Call Tall hat momentan einen echten Lauf. Jeden Freitag sendet er live bei RTL seine “Darf er das?”-Show, und ebenfalls am Freitag startete auf Amazon Prime seine neue Comedyshow “Chris Tall presents…”. Dort spielt er allerdings nicht die Hauptrolle, sondern in jeder Sendung präsentiert er einen anderen Künstler, der eine gute halbe Stunde auf der Bühne performen darf.
Damit soll auch Stand-Up-Leuten eine Chance gegeben werden, die in Deutschland (noch) nicht in der ersten Reihe stehen.

Den Auftakt macht Ingmar Stadelmann. Der aus Sachsen-Anhalt stammende Comedian erzählt aus seinem mehr oder weniger heiteren Alltag. Das macht er auch recht ordentlich, seine Geschichte sind durchaus witzig und kurzweilig und symphatisch.
Dennnoch ist es spannend zu sehen, wie dann am Ende so eine Show doch ein bisschen aufgepimpt werden muss, dass sie international was hermacht. Denn wer auf Amazon Prime sendet, sendet theoretisch und praktisch auf der ganzen Welt. So scheint es, als ob so mancher Publikumslacher nachträglich in die Show reingeschnitten worden ist.

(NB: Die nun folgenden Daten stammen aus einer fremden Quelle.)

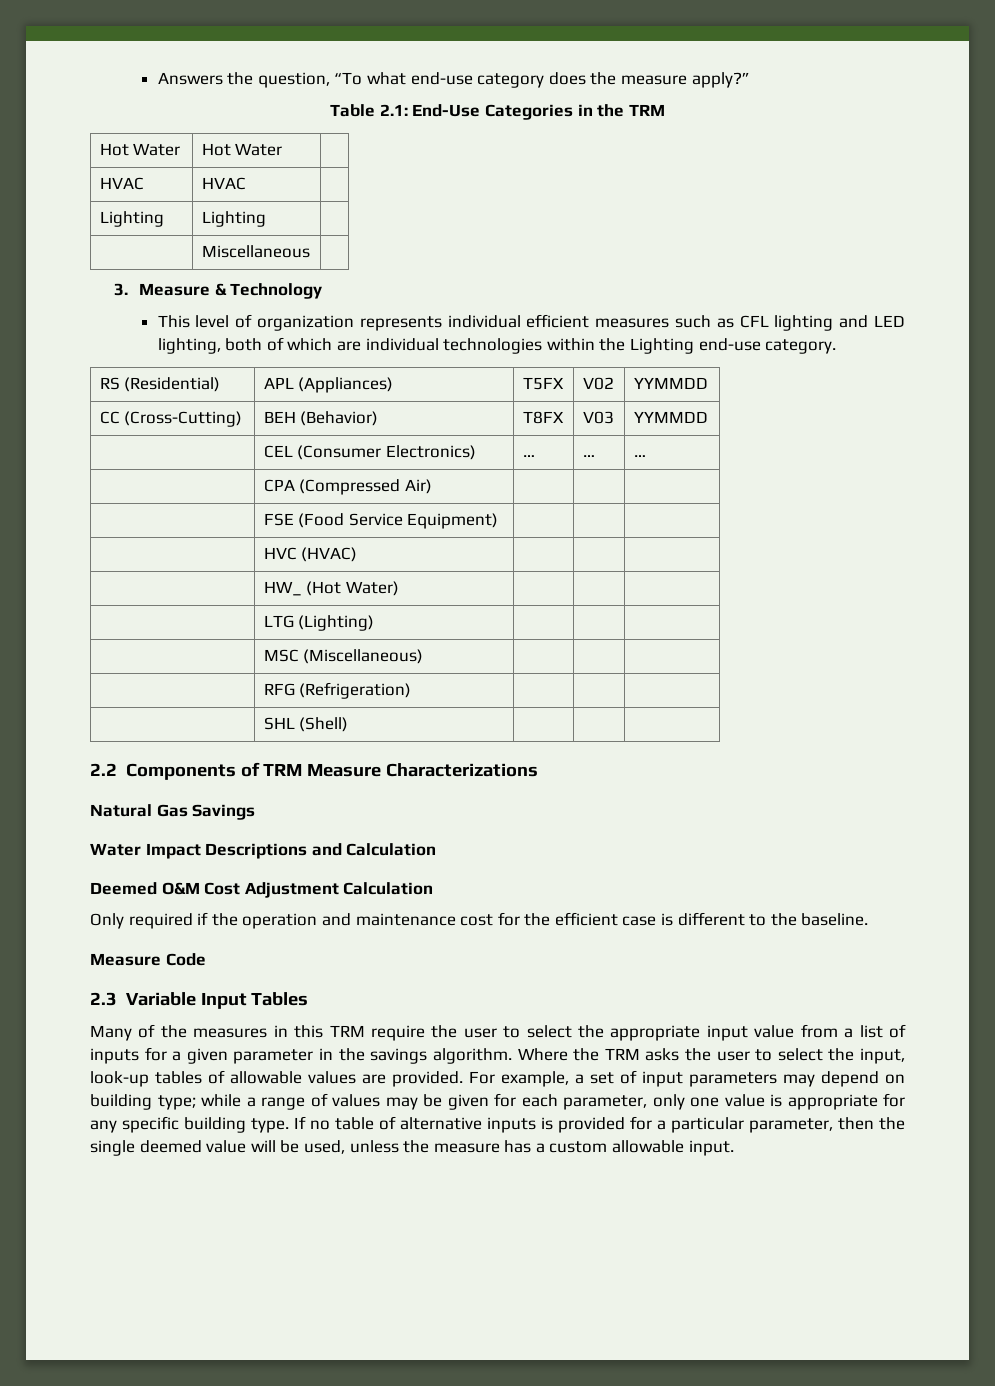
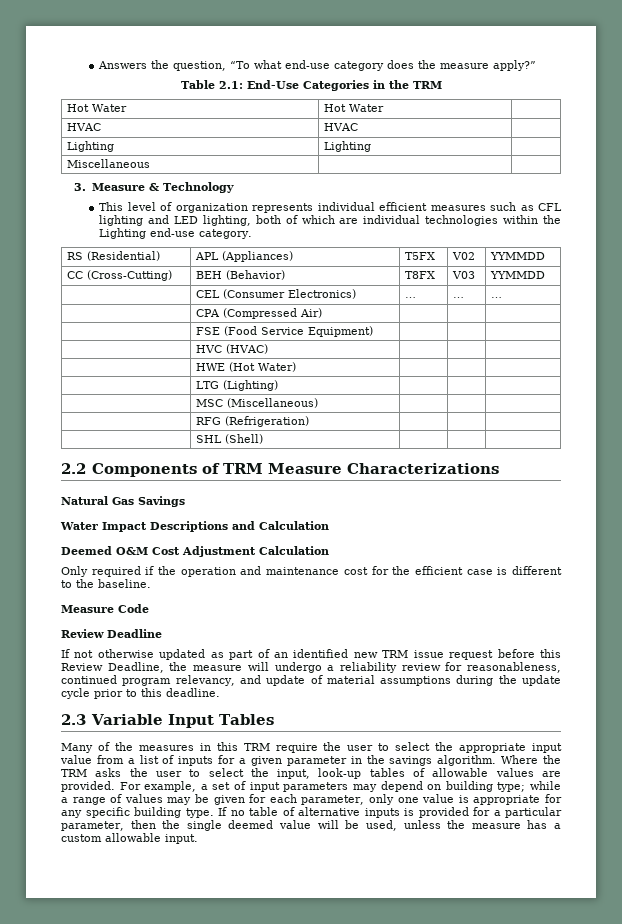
[201,245,310,258] | Miscellaneous -> [67,159,151,168] Miscellaneous |
[263,581,302,596] HW_ -> [196,363,226,371] HWE
(206, 959) none -> [61,629,162,638] [61,649,561,660] [61,662,561,673] [61,675,561,686] [61,688,220,699] // Review Deadline // If not otherwise updated as part of an identified new TRM issue request before this Review Deadline, the measure will undergo a reliability review for reasonableness, continued program relevancy, and update of material assumptions during the update cycle prior to this deadline.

Die Bearbeitung ist sehr gut gemacht, denn es fällt kaum auf, man muss schon genauer hinsehen und hinhören. Dennoch sieht es an einer Stelle aus, als wäre auch ein Zwischenapplaus reingeschnitten.
Für Auftretende ist das eine gute Sache: Ist das Publikum eventuell etwas reserviert, kann man im Nachhinein noch was dran schrauben. Immerhin muss man ja der Welt mitteilen, wie crazy drauf wir in Deutschland alle sind.